Texte de Brice Torrecillas. À paraître le 24 juin.
Au hasard de ses souvenirs et de ses promenades dans la ville, Brice Torricellas, Toulousain, parle de Collioure. Tout commence avec une visite au cimetière : il se recueille sur la tombe d’Antonio Machado, poète espagnol venu mourir dans la citadelle. La sépulture est couronnée d’une boîte aux lettres qui ne désemplit pas. « Une boîte aux lettres sur une tombe. La preuve est faite que les poètes ne meurent jamais. »
Mais celui à qui Brice Torricellas vient vraiment rendre hommage, c’est à son ami René Francès, Colliourenc jusqu’au bout des ongles. « Je voudrais qu’on n’oublie pas René. C’est lui qui m’a livré l’âme de Collioure. Il aimait son village au point que j’ai du mal à les distinguer l’un de l’autre. Je voudrais parler de René. Je voudrais parler de Collioure. » Pour toujours lié à la ville, René était une figure locale, amateur de peinture et de tauromachie, bon vivant et plus généreux que Saint Martin. C’était aussi un caractère. « Sale caillou, le René. À manier comme le camion du Salaire de la peur. Le genre de type capable d’exploser en public mais également de battre froid durant des mois voire des années le pauvre bougre qui avait osé lui déplaire une seconde. » À la façon d’Aragon, Brice Torricellas pourrait dire « Il ne m’est Collioure que de René » tant l’homme est indissociable de la ville.
L’auteur ne cherche pas à expliquer pourquoi il aime la cité. « Je ne pourrais pas dire que j’ai appris à aimer Collioure puisqu’elle m’avait conquis sur-le-champ (elle : le féminin m’est venu tout naturellement. Chaque ville a un sexe et je sais que Collioure est une femme. Sa tenue de combat n’y change rien ; Collioure est une Jeanne Hachette, une Jeanne d’Arc…). » Avec humilité, il reconnaît qu’il ne sera jamais Colliourenc, mais il ne peut se défendre d’un sentiment profond pour cette ville fière qui ne se donne pas au premier venu.
Généreuse et accueillante avec les artistes (Braque, Ernst, Matisse, Dali et tant d’autres), Collioure est une ville de couleur et elle sait ce qu’elle doit aux peintres, notamment aux fauvistes. « Les Colliourencs ne sont pas stupides, ils ont fini par comprendre que ces curieux bonshommes pouvaient les aider à aimer encore plus leur village, à le regarder différemment.
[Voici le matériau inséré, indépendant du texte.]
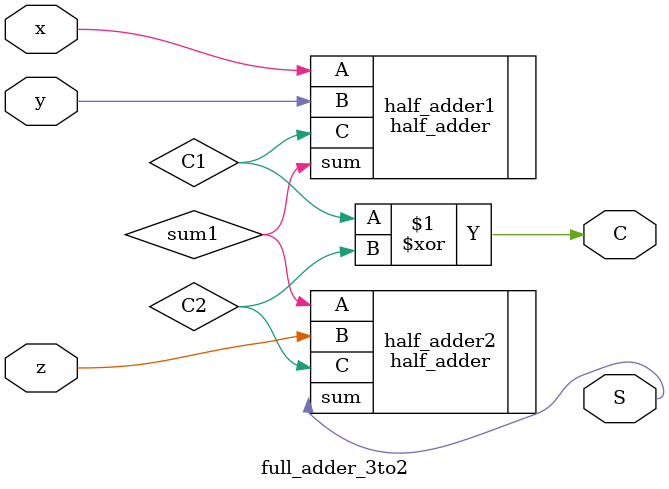
<source format=v>
module full_adder_3to2(
	input	x,
	input	y,
	input	z,
	output	C,
	output	S
    );
	
	wire 	C1;
	wire 	C2;
	
	wire	sum1;
	half_adder half_adder1(
			.A(x),
			.B(y),
			.C(C1),
			.sum(sum1)
		);
	half_adder half_adder2(
			.A(sum1),
			.B(z),
			.C(C2),
			.sum(S)
		);
	assign C=C1^C2;
endmodule

</source>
À présent ils savent qu’une plage peut être rouge, un ciel vert et violet, qu’ils ne vivent pas dans un décor de carte postale mais bel et bien dans un tableau de maître. » Collioure n’est pas faite pour les touristes avides de plage et de plaisirs faciles. Collioure a l’élégance des villes qui ont traversé les âges et qui portent haut leurs rides, comme autant de nouveaux atours.
À l’issue de cette lecture, j’ai bien envie, comme l’auteur, de m’essayer à quelques hasardeux ricochets avec les galets de la plage ou de m’asseoir à une table du restaurant Les Templiers et de m’y soûler les yeux de toutes les toiles qui couvrent ses murs. J’aimerais, le 31 décembre, fêter le 16 août une nouvelle fois. Puisqu’on naît Colliourenc et qu’on ne le devient pas, j’aimerais juste goûter quelques anchois de là-bas et lever mon verre (de Banyuls) à la cité.
De la même collection, j’avais également apprécié Oradour-sur-Glane aux larmes de pierre. Ces petits carnets de voyage rendent de beaux hommages à des villes chargées d’histoire et de mémoire, où les habitants ont le sentiment d’être nés quelque part.